When fighting women control the narrative trajectory as they leap, vault, bolt, hurdle, and fly, how far do they push the limits of cinematic femininity in neoconservative culture? In what follows, I seek out the occasions for feminist pleasure in Wing Chun as well as critique the ersatz feminism in Crouching Tiger, Hidden Dragon. I do not suggest that those who trumpet the progressive in Dragon have it all wrong—certainly, all the female protagonists are active and capable women, and in their many battles they give at least as good as they get.5 However, Dragon’s women are consistently given only mutually exclusive choices—for Shulien, it is honour or love; for Jade Fox, duty or selfrespect; for Jen, family or freedom—so that, in the end, each of them is stripped of their freedom to choose. They battle each other fiercely, but still each loses everything she has fought for: Shulien, who had postponed love for too long
for the sake of honour, loses the man of her dreams to the poisoned dart of Jade Fox, who had initially killed out of self-respect but then forfeits that virtue when she kills out of convenience and jealousy; Jen, who had defied her parents and refused all obligations in order to seek and express absolute freedom, in the end leaps from the mountain for an eternal flight that is, if not death in fact, at least a kind of death.
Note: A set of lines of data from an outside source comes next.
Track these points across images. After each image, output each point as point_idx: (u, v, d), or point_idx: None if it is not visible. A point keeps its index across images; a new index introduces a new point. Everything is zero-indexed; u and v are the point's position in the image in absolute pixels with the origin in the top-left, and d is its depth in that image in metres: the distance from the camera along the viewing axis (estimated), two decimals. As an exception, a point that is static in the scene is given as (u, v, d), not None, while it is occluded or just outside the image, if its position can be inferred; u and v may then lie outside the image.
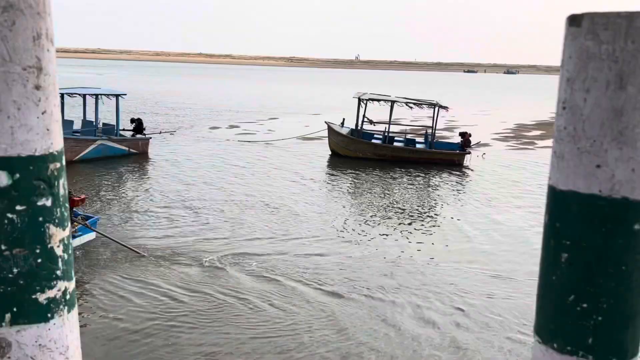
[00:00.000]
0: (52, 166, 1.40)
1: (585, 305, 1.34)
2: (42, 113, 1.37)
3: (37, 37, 1.36)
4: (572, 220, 1.34)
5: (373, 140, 21.99)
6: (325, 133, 22.61)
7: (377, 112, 25.27)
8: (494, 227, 12.63)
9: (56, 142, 1.41)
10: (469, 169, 20.14)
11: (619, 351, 1.36)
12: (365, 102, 21.89)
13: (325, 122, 22.59)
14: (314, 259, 10.07)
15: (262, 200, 14.10)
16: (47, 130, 1.38)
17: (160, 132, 24.10)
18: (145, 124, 21.84)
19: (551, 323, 1.39)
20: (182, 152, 21.10)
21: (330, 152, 22.03)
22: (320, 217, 12.94)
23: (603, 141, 1.27)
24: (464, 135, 21.63)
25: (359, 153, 21.31)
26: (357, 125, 22.04)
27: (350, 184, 17.26)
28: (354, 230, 12.05)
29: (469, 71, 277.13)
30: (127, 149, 19.62)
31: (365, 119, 21.96)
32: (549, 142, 28.33)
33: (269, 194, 14.85)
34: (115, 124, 20.20)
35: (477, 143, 23.47)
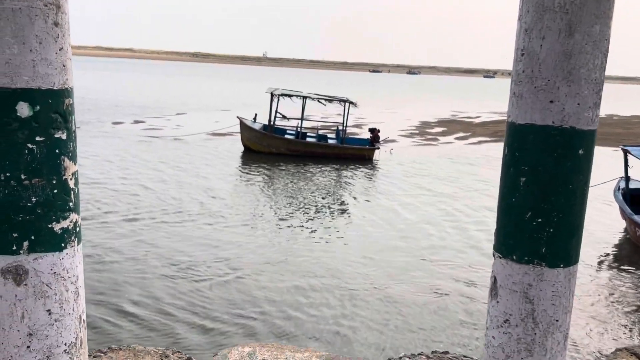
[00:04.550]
0: (67, 101, 1.46)
1: (540, 220, 1.60)
2: (60, 49, 1.43)
3: None
4: (530, 149, 1.60)
5: (286, 136, 22.18)
6: (237, 128, 22.53)
7: (288, 108, 25.51)
8: (401, 218, 13.25)
9: (70, 79, 1.46)
10: (378, 163, 20.89)
11: (565, 257, 1.64)
12: (277, 97, 22.04)
13: (238, 117, 22.52)
14: (217, 255, 10.10)
15: (168, 197, 13.88)
16: (64, 66, 1.44)
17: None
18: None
19: (511, 239, 1.64)
20: (81, 149, 19.94)
21: (243, 148, 22.00)
22: (231, 212, 12.96)
23: (556, 80, 1.54)
24: (373, 132, 22.37)
25: (272, 148, 21.44)
26: (270, 120, 22.15)
27: (264, 179, 17.37)
28: (265, 224, 12.19)
29: (374, 71, 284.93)
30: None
31: (278, 114, 22.11)
32: (451, 138, 30.09)
33: (177, 190, 14.60)
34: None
35: (385, 139, 24.38)
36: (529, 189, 1.61)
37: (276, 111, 21.87)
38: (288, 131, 22.72)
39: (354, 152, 21.43)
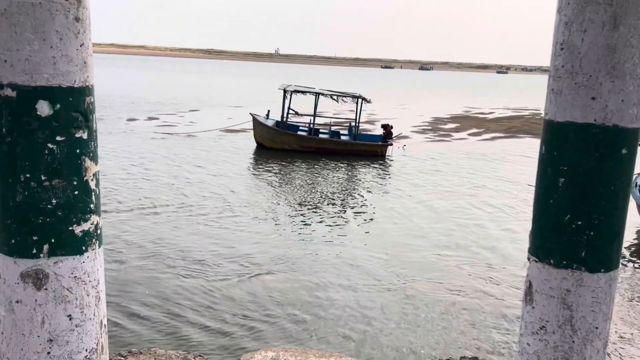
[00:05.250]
0: (87, 99, 1.40)
1: (579, 222, 1.52)
2: (81, 45, 1.38)
3: None
4: (569, 148, 1.52)
5: (298, 132, 22.14)
6: (250, 125, 22.52)
7: (300, 105, 25.46)
8: (417, 214, 13.16)
9: (91, 76, 1.41)
10: (391, 159, 20.78)
11: (606, 262, 1.56)
12: (290, 93, 21.99)
13: (251, 113, 22.50)
14: (233, 254, 10.08)
15: (181, 194, 13.89)
16: (85, 63, 1.39)
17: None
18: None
19: (548, 242, 1.56)
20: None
21: (255, 144, 21.98)
22: (246, 210, 12.94)
23: (598, 76, 1.46)
24: (386, 128, 22.24)
25: (285, 145, 21.40)
26: (282, 117, 22.11)
27: (277, 176, 17.34)
28: (280, 222, 12.16)
29: (386, 67, 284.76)
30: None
31: (291, 111, 22.06)
32: (464, 134, 29.84)
33: (190, 187, 14.62)
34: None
35: (398, 135, 24.24)
36: (568, 190, 1.53)
37: (289, 107, 21.82)
38: (301, 127, 22.66)
39: (366, 149, 21.33)
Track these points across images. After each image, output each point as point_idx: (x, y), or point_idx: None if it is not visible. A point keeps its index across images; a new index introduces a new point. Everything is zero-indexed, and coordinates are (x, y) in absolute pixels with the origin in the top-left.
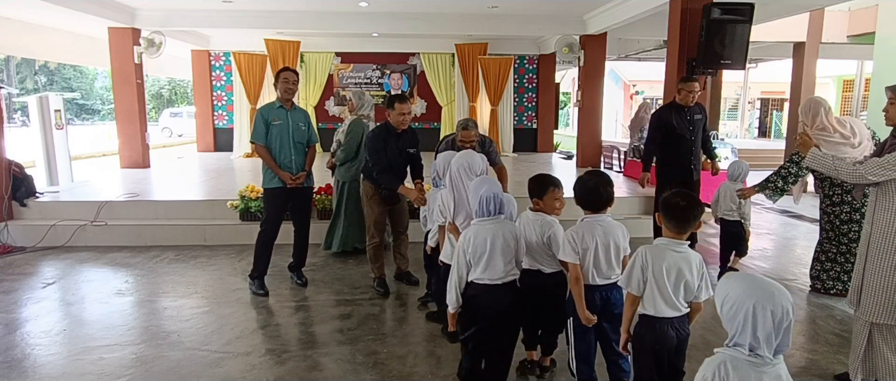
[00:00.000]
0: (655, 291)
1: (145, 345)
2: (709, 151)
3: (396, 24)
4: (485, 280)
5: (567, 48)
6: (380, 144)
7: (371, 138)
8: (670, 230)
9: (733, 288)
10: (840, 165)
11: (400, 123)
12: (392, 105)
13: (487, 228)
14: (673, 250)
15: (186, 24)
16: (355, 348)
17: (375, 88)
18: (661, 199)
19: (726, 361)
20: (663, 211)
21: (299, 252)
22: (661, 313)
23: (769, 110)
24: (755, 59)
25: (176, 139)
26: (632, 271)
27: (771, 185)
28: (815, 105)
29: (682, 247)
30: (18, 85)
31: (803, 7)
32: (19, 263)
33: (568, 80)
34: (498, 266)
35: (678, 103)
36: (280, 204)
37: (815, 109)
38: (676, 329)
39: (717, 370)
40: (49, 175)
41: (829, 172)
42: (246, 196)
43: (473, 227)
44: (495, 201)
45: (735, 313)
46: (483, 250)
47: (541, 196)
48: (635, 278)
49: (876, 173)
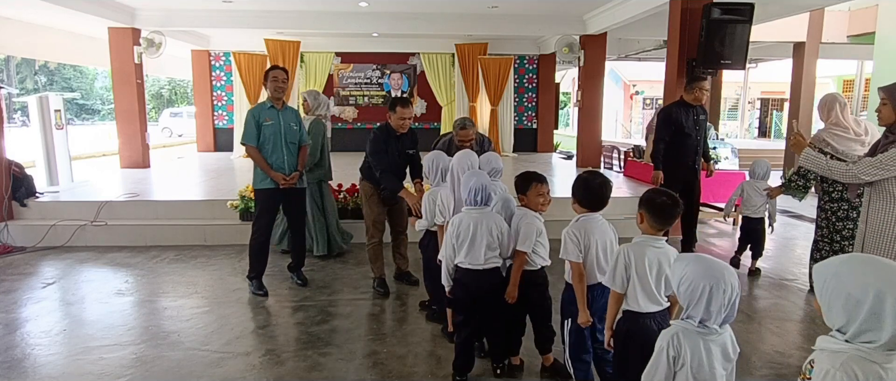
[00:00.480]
0: (638, 287)
1: (145, 345)
2: (705, 153)
3: (396, 24)
4: (466, 264)
5: (567, 48)
6: (381, 146)
7: (373, 140)
8: (652, 227)
9: (690, 269)
10: (833, 165)
11: (400, 127)
12: (394, 108)
13: (472, 216)
14: (653, 246)
15: (186, 24)
16: (355, 348)
17: (375, 88)
18: (645, 197)
19: (679, 332)
20: (648, 209)
21: (297, 253)
22: (645, 309)
23: (769, 110)
24: (755, 59)
25: (176, 139)
26: (615, 270)
27: (793, 185)
28: (830, 100)
29: (660, 242)
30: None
31: (803, 7)
32: (19, 263)
33: (568, 80)
34: (479, 253)
35: (686, 102)
36: (272, 205)
37: (830, 103)
38: (659, 324)
39: (671, 340)
40: (49, 175)
41: (822, 172)
42: (246, 196)
43: (460, 214)
44: (483, 192)
45: (692, 291)
46: (466, 236)
47: (524, 191)
48: (619, 276)
49: (869, 173)
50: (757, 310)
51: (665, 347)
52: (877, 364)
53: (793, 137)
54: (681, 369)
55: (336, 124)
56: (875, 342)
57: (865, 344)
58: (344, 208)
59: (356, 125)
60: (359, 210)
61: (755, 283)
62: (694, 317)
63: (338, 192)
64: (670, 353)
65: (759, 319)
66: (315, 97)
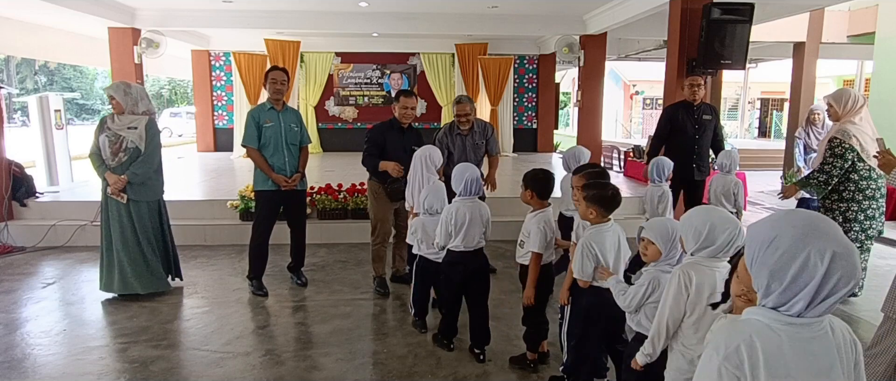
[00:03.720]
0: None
1: (145, 345)
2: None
3: (396, 24)
4: (461, 248)
5: (567, 48)
6: (379, 137)
7: (373, 131)
8: (601, 216)
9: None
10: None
11: (404, 117)
12: (397, 98)
13: (467, 205)
14: (608, 231)
15: (186, 24)
16: (355, 348)
17: (375, 88)
18: (591, 195)
19: (687, 267)
20: (595, 203)
21: (297, 254)
22: (607, 285)
23: (769, 110)
24: (755, 59)
25: (176, 139)
26: (582, 261)
27: (813, 181)
28: (852, 96)
29: (611, 226)
30: (18, 85)
31: (803, 7)
32: (19, 263)
33: (568, 80)
34: (474, 236)
35: (687, 101)
36: (272, 207)
37: (849, 98)
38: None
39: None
40: (49, 175)
41: None
42: (246, 196)
43: (456, 203)
44: (477, 183)
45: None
46: (463, 223)
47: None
48: (587, 267)
49: None
50: None
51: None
52: (706, 267)
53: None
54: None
55: (336, 124)
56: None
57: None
58: (344, 208)
59: (356, 125)
60: (359, 210)
61: None
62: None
63: (337, 192)
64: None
65: None
66: (126, 91)
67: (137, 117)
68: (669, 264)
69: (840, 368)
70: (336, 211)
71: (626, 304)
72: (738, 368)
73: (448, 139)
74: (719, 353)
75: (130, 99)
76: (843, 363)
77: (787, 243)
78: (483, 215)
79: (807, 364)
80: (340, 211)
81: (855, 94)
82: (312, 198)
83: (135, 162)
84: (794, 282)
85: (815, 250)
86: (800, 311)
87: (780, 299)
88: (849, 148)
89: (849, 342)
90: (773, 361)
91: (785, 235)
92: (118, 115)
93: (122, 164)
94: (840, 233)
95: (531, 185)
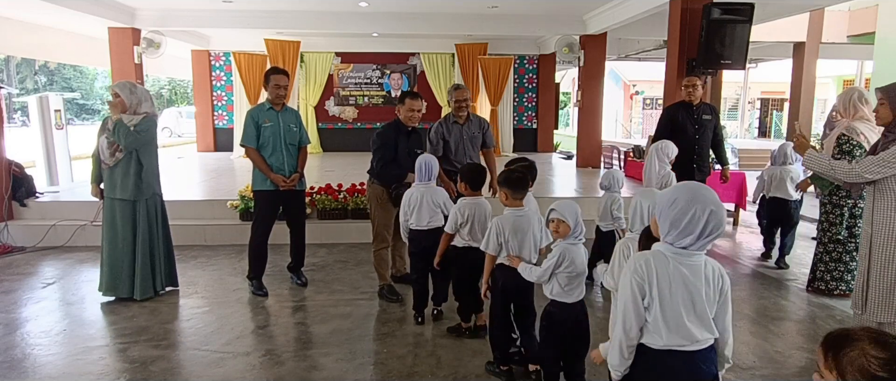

In contrast, the women in Wing Chun are “odd boundary creatures” who move tactically with their talents to help themselves and each other, and to contest enforced hierarchies; they are, to borrow Donna Haraway’s words, “signs of possible worlds” (Haraway 1991a, 22). In Wing Chun the women are introduced to us by the things they say, the actions they take, and the desires they have (individually and collectively), unlike in Dragon, where the women are introduced by their backstories of men they have loved and lost, as heroines in a fantasy of the lost phallus. When evidence of care, generosity, and mutual admiration among the women occasionally escape to the threshold of the visible in Dragon, the film becomes a hysterical text “in which the weight of the not-said.. .threatens to capsize the work’s literal meaning”6 (Modleski 1991,137). Dragon works hard to concentrate on friction by dramatizing the women’s unending conflict and continual antagonism, whereas Wing Chun delights in the three women’s differences and complementarities.